Resources

TypeScript

Get intellisense for editors and AI agents for $x, $route, and Manifest's other magic globals without adding a build step.


Overview

The optional mnfst-types CLI generates a single manifest.d.ts in the project root that declares the framework's globals and adds project-specific types for every data source registered in manifest.json — inferred from the actual CSV / JSON / YAML files or integrated Appwrite database configuration. Project files stay .js and .html — VS Code, Cursor, and AI tooling pick the declarations up automatically.

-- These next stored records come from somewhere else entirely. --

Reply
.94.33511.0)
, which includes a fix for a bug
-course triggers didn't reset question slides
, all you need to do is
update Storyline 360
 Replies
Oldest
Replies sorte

Run from the project root (next to manifest.json):

npx mnfst-types

Re-run whenever a data source is added or its shape changes.


CLI Options

Option Description Default
--manifest <path> Path to manifest.json ./manifest.json
--out <path> Output .d.ts path ./manifest.d.ts
--init Also write a baseline jsconfig.json (only if missing)
-h, --help Show usage

--init is for projects that want JSDoc errors surfaced as squiggles in .js files. Without it, the declarations still power autocomplete and inline type info.


Autocomplete

For autocomplete and validation in manifest.json itself, add a $schema reference at the top of the file. The starter project includes this line by default:

manifest.json
{ "$schema": "https://manifestx.dev/manifest.schema.json", "name": "My Project", "data": { ... } }

VS Code and most JSON-aware editors fetch and apply the schema automatically.


Regeneration

The generated manifest.d.ts has a static portion (magic globals, source-state operators, base types — same for every project) and a project augmentation block bracketed by // AUGMENTATION:start and // AUGMENTATION:end. Re-running the CLI overwrites the augmentation block; the static portion is also refreshed so it stays in sync with the installed framework version.